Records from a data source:
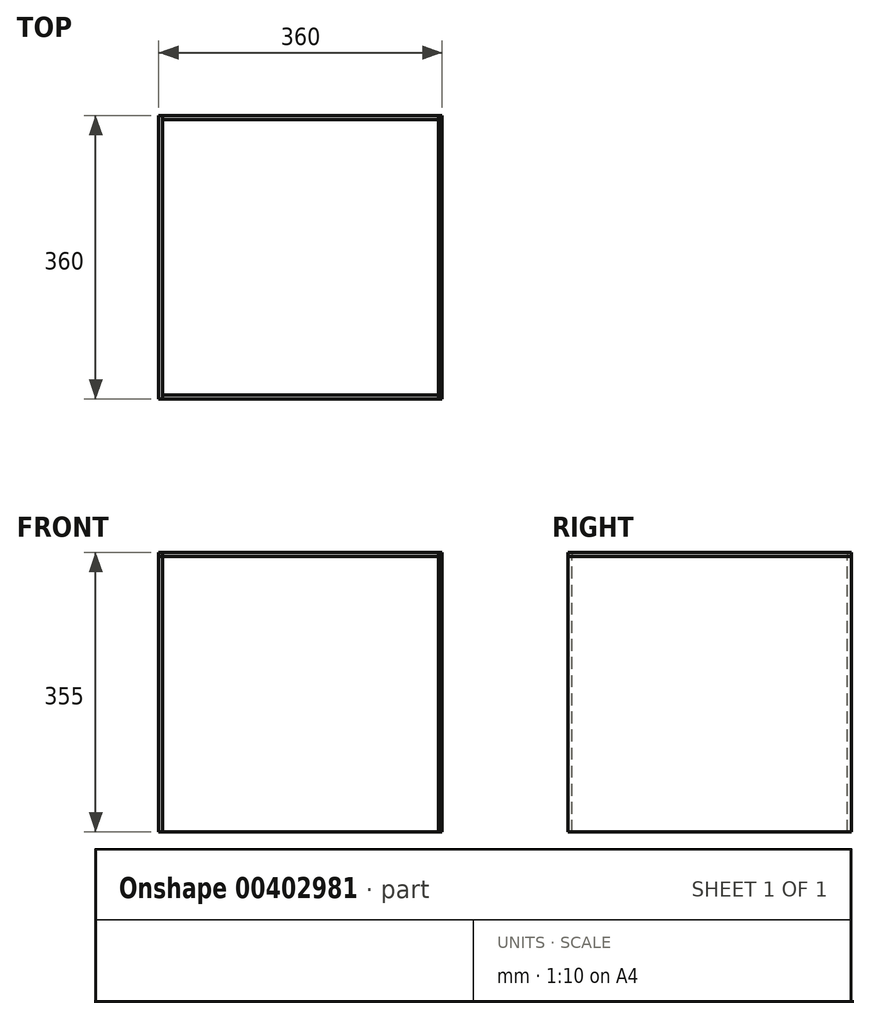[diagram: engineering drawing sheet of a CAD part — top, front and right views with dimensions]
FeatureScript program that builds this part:
annotation { "Feature Type Name" : "Feature", "Feature Type Description" : "" }
export const myFeature = defineFeature(function(context is Context, id is Id, definition is map)
    precondition{}
    {
        {
            assignVariable(context, id + "F0", {"name" : "material_thickness", "anyValue" : 5});
        }
        {
            var Q0;
            Q0=qCreatedBy(makeId("Top.planeOp"),FACE);
            var sketch = newSketch(context, id + "F1", { "sketchPlane" : qUnion([Q0])});
            skLineSegment(sketch, "E0.bottom", {"start": v(0, 0) * mm, "end": v(350, 0) * mm});
            skLineSegment(sketch, "E0.top", {"start": v(0, 350) * mm, "end": v(350, 350) * mm});
            skLineSegment(sketch, "E0.left", {"start": v(0, 0) * mm, "end": v(0, 350) * mm});
            skLineSegment(sketch, "E0.right", {"start": v(350, 0) * mm, "end": v(350, 350) * mm});
            skSolve(sketch);
        }
        {
            var Q0;
            Q0=qCreatedBy(makeId("Right.planeOp"),FACE);
            var sketch = newSketch(context, id + "F2", { "sketchPlane" : qUnion([Q0])});
            skLineSegment(sketch, "E1.bottom", {"start": v(0, 0) * mm, "end": v(350, 0) * mm});
            skLineSegment(sketch, "E1.top", {"start": v(0, 350) * mm, "end": v(350, 350) * mm});
            skLineSegment(sketch, "E1.left", {"start": v(0, 0) * mm, "end": v(0, 350) * mm});
            skLineSegment(sketch, "E1.right", {"start": v(350, 0) * mm, "end": v(350, 350) * mm});
            skSolve(sketch);
        }
        {
            var Q0;
            Q0=qCreatedBy(makeId("Front.planeOp"),FACE);
            var sketch = newSketch(context, id + "F3", { "sketchPlane" : qUnion([Q0])});
            skLineSegment(sketch, "E2.bottom", {"start": v(0, 0) * mm, "end": v(350, 0) * mm});
            skLineSegment(sketch, "E2.top", {"start": v(0, 350) * mm, "end": v(350, 350) * mm});
            skLineSegment(sketch, "E2.left", {"start": v(0, 0) * mm, "end": v(0, 350) * mm});
            skLineSegment(sketch, "E2.right", {"start": v(350, 0) * mm, "end": v(350, 350) * mm});
            skSolve(sketch);
        }
        {
            var Q0;
            Q0=sQuery(id+"F2.wireOp",VERTEX,"E1.right.start");
            var Q1;
            Q1=sQuery(id+"F1.wireOp",VERTEX,"E0.right.end");
            var Q2;
            Q2=sQuery(id+"F2.wireOp",VERTEX,"E1.right.end");
            cPlane(context, id + "F4", {"entities" : qUnion([Q0, Q1, Q2]), "cplaneType" : CPlaneType.THREE_POINT, "offset" : 25 * mm, "width" : 150 * mm, "height" : 150 * mm});
        }
        {
            var Q0;
            Q0=qCreatedBy(id+"F4.planeOp",FACE);
            var sketch = newSketch(context, id + "F5", { "sketchPlane" : qUnion([Q0])});
            skLineSegment(sketch, "E3.0.0", {"start": v(-350, 350) * mm, "end": v(0, 350) * mm});
            skLineSegment(sketch, "E3.0.1", {"start": v(0, 350) * mm, "end": v(0, 0) * mm});
            skLineSegment(sketch, "E3.0.2", {"start": v(0, 0) * mm, "end": v(-350, 0) * mm});
            skLineSegment(sketch, "E3.0.3", {"start": v(-350, 0) * mm, "end": v(-350, 350) * mm});
            skSolve(sketch);
        }
        {
            var Q0;
            Q0=sQuery(id+"F1.wireOp",VERTEX,"E0.right.start");
            var Q1;
            Q1=sQuery(id+"F3.wireOp",VERTEX,"E2.right.end");
            var Q2;
            Q2=sQuery(id+"F5.wireOp",VERTEX,"E3.0.3.start");
            cPlane(context, id + "F6", {"entities" : qUnion([Q0, Q1, Q2]), "cplaneType" : CPlaneType.THREE_POINT, "offset" : 25 * mm, "width" : 150 * mm, "height" : 150 * mm});
        }
        {
            var Q0;
            Q0=qCreatedBy(id+"F6.planeOp",FACE);
            var sketch = newSketch(context, id + "F7", { "sketchPlane" : qUnion([Q0])});
            skLineSegment(sketch, "E4.0.0", {"start": v(350, 350) * mm, "end": v(0, 350) * mm});
            skLineSegment(sketch, "E4.0.1", {"start": v(0, 350) * mm, "end": v(0, 0) * mm});
            skLineSegment(sketch, "E4.0.2", {"start": v(0, 0) * mm, "end": v(350, 0) * mm});
            skLineSegment(sketch, "E4.0.3", {"start": v(350, 0) * mm, "end": v(350, 350) * mm});
            skSolve(sketch);
        }
        {
            var Q0;
            Q0=sQuery(id+"F5.wireOp",VERTEX,"E3.0.1.start");
            var Q1;
            Q1=sQuery(id+"F2.wireOp",VERTEX,"E1.left.end");
            var Q2;
            Q2=sQuery(id+"F7.wireOp",VERTEX,"E4.0.0.end");
            cPlane(context, id + "F8", {"entities" : qUnion([Q0, Q1, Q2]), "cplaneType" : CPlaneType.THREE_POINT, "offset" : 25 * mm, "width" : 150 * mm, "height" : 150 * mm});
        }
        {
            var Q0;
            Q0=qCreatedBy(id+"F8.planeOp",FACE);
            var sketch = newSketch(context, id + "F9", { "sketchPlane" : qUnion([Q0])});
            skLineSegment(sketch, "E5.0.0", {"start": v(350, -350) * mm, "end": v(0, -350) * mm});
            skLineSegment(sketch, "E5.0.1", {"start": v(0, -350) * mm, "end": v(0, 0) * mm});
            skLineSegment(sketch, "E5.0.2", {"start": v(0, 0) * mm, "end": v(350, 0) * mm});
            skLineSegment(sketch, "E5.0.3", {"start": v(350, 0) * mm, "end": v(350, -350) * mm});
            skSolve(sketch);
        }
        {
            var Q0;
            Q0=makeQuery(id+"F3.imprint","IMPRINT",FACE,{"disambiguationData":[TD([[makeQuery(id+"F3.imprint","IMPRINT",EDGE,{"derivedFrom":sQuery(id+"F3.wireOp",EDGE,"E2.bottom")}),1.0]])]});
            extrude(context, id + "F10", {"entities" : qUnion([Q0]), "depth" : getVariable(context, 'material_thickness') * mm});
        }
        {
            var Q0;
            Q0=makeQuery(id+"F5.imprint","IMPRINT",FACE,{"disambiguationData":[TD([[makeQuery(id+"F5.imprint","IMPRINT",EDGE,{"derivedFrom":sQuery(id+"F5.wireOp",EDGE,"E3.0.0")}),-1.0]])]});
            extrude(context, id + "F11", {"entities" : qUnion([Q0]), "depth" : getVariable(context, 'material_thickness') * mm});
        }
        {
            var Q0;
            Q0=makeQuery(id+"F10.opExtrude","SWEPT_FACE",FACE,{"disambiguationData":[OSD([sQuery(id+"F3.wireOp",EDGE,"E2.right")])]});
            var Q1;
            Q1=makeQuery(id+"F7.imprint","IMPRINT",FACE,{"disambiguationData":[TD([[makeQuery(id+"F7.imprint","IMPRINT",EDGE,{"derivedFrom":sQuery(id+"F7.wireOp",EDGE,"E4.0.0")}),1.0]])]});
            var Q2;
            Q2=makeQuery(id+"F11.opExtrude","SWEPT_FACE",FACE,{"disambiguationData":[OSD([sQuery(id+"F5.wireOp",EDGE,"E3.0.3")])]});
            extrude(context, id + "F12", {"entities" : qUnion([Q0, Q1, Q2]), "depth" : getVariable(context, 'material_thickness') * mm});
        }
        {
            var Q0;
            Q0=makeQuery(id+"F12.opExtrude","SWEPT_BODY",BODY,{"disambiguationData":[OSD([sQuery(id+"F7.wireOp",EDGE,"E4.0.0"),sQuery(id+"F7.wireOp",EDGE,"E4.0.1"),sQuery(id+"F7.wireOp",EDGE,"E4.0.2"),sQuery(id+"F7.wireOp",EDGE,"E4.0.3")])]});
            var Q1;
            Q1=makeQuery(id+"F12.opExtrude","SWEPT_BODY",BODY,{"disambiguationData":[OSD([sQuery(id+"F3.wireOp",EDGE,"E2.right")])]});
            var Q2;
            Q2=makeQuery(id+"F12.opExtrude","SWEPT_BODY",BODY,{"disambiguationData":[OSD([sQuery(id+"F5.wireOp",EDGE,"E3.0.3")])]});
            booleanBodies(context, id + "F13", {"operationType" : BooleanOperationType.UNION, "tools" : qUnion([Q0, Q1, Q2])});
        }
        {
            var Q0;
            Q0=makeQuery(id+"F2.imprint","IMPRINT",FACE,{"disambiguationData":[TD([[makeQuery(id+"F2.imprint","IMPRINT",EDGE,{"derivedFrom":sQuery(id+"F2.wireOp",EDGE,"E1.bottom")}),1.0]])]});
            var Q1;
            Q1=makeQuery(id+"F11.opExtrude","SWEPT_FACE",FACE,{"disambiguationData":[OSD([sQuery(id+"F5.wireOp",EDGE,"E3.0.1")])]});
            var Q2;
            Q2=makeQuery(id+"F10.opExtrude","SWEPT_FACE",FACE,{"disambiguationData":[OSD([sQuery(id+"F3.wireOp",EDGE,"E2.left")])]});
            extrude(context, id + "F14", {"entities" : qUnion([Q0, Q1, Q2]), "oppositeDirection" : true, "depth" : getVariable(context, 'material_thickness') * mm});
        }
        {
            var Q0;
            Q0=makeQuery(id+"F14.opExtrude","SWEPT_BODY",BODY,{"disambiguationData":[OSD([sQuery(id+"F2.wireOp",EDGE,"E1.bottom"),sQuery(id+"F2.wireOp",EDGE,"E1.top"),sQuery(id+"F2.wireOp",EDGE,"E1.left"),sQuery(id+"F2.wireOp",EDGE,"E1.right")])]});
            var Q1;
            Q1=makeQuery(id+"F14.opExtrude","SWEPT_BODY",BODY,{"disambiguationData":[OSD([sQuery(id+"F5.wireOp",EDGE,"E3.0.1")])]});
            var Q2;
            Q2=makeQuery(id+"F14.opExtrude","SWEPT_BODY",BODY,{"disambiguationData":[OSD([sQuery(id+"F3.wireOp",EDGE,"E2.left")])]});
            booleanBodies(context, id + "F15", {"operationType" : BooleanOperationType.UNION, "tools" : qUnion([Q0, Q1, Q2])});
        }
        {
            var Q0;
            Q0=makeQuery(id+"F15.opBoolean","MERGE",FACE,{"derivedFrom":[makeQuery(id+"F14.opExtrude","SWEPT_FACE",FACE,{"disambiguationData":[OSD([sQuery(id+"F2.wireOp",EDGE,"E1.top")])]}),makeQuery(id+"F14.opExtrude","SWEPT_FACE",FACE,{"disambiguationData":[OSD([sQuery(id+"F3.wireOp",EDGE,"E2.top"),sQuery(id+"F3.wireOp",EDGE,"E2.left")])]}),makeQuery(id+"F14.opExtrude","SWEPT_FACE",FACE,{"disambiguationData":[OSD([sQuery(id+"F5.wireOp",EDGE,"E3.0.0"),sQuery(id+"F5.wireOp",EDGE,"E3.0.1")])]})]});
            var Q1;
            Q1=makeQuery(id+"F9.imprint","IMPRINT",FACE,{"disambiguationData":[TD([[makeQuery(id+"F9.imprint","IMPRINT",EDGE,{"derivedFrom":sQuery(id+"F9.wireOp",EDGE,"E5.0.0")}),-1.0]])]});
            var Q2;
            Q2=makeQuery(id+"F11.opExtrude","SWEPT_FACE",FACE,{"disambiguationData":[OSD([sQuery(id+"F5.wireOp",EDGE,"E3.0.0")])]});
            var Q3;
            Q3=makeQuery(id+"F13.opBoolean","MERGE",FACE,{"derivedFrom":[makeQuery(id+"F12.opExtrude","SWEPT_FACE",FACE,{"disambiguationData":[OSD([sQuery(id+"F7.wireOp",EDGE,"E4.0.0")])]}),makeQuery(id+"F12.opExtrude","SWEPT_FACE",FACE,{"disambiguationData":[OSD([sQuery(id+"F3.wireOp",EDGE,"E2.top"),sQuery(id+"F3.wireOp",EDGE,"E2.right")])]}),makeQuery(id+"F12.opExtrude","SWEPT_FACE",FACE,{"disambiguationData":[OSD([sQuery(id+"F5.wireOp",EDGE,"E3.0.0"),sQuery(id+"F5.wireOp",EDGE,"E3.0.3")])]})]});
            var Q4;
            Q4=makeQuery(id+"F10.opExtrude","SWEPT_FACE",FACE,{"disambiguationData":[OSD([sQuery(id+"F3.wireOp",EDGE,"E2.top")])]});
            extrude(context, id + "F16", {"entities" : qUnion([Q0, Q1, Q2, Q3, Q4]), "depth" : getVariable(context, 'material_thickness') * mm});
        }
    });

* **GOAL**
How many lines of the material above contain the string "makeId"? Reply with the number alone.

* **TASK RESPONSE**
3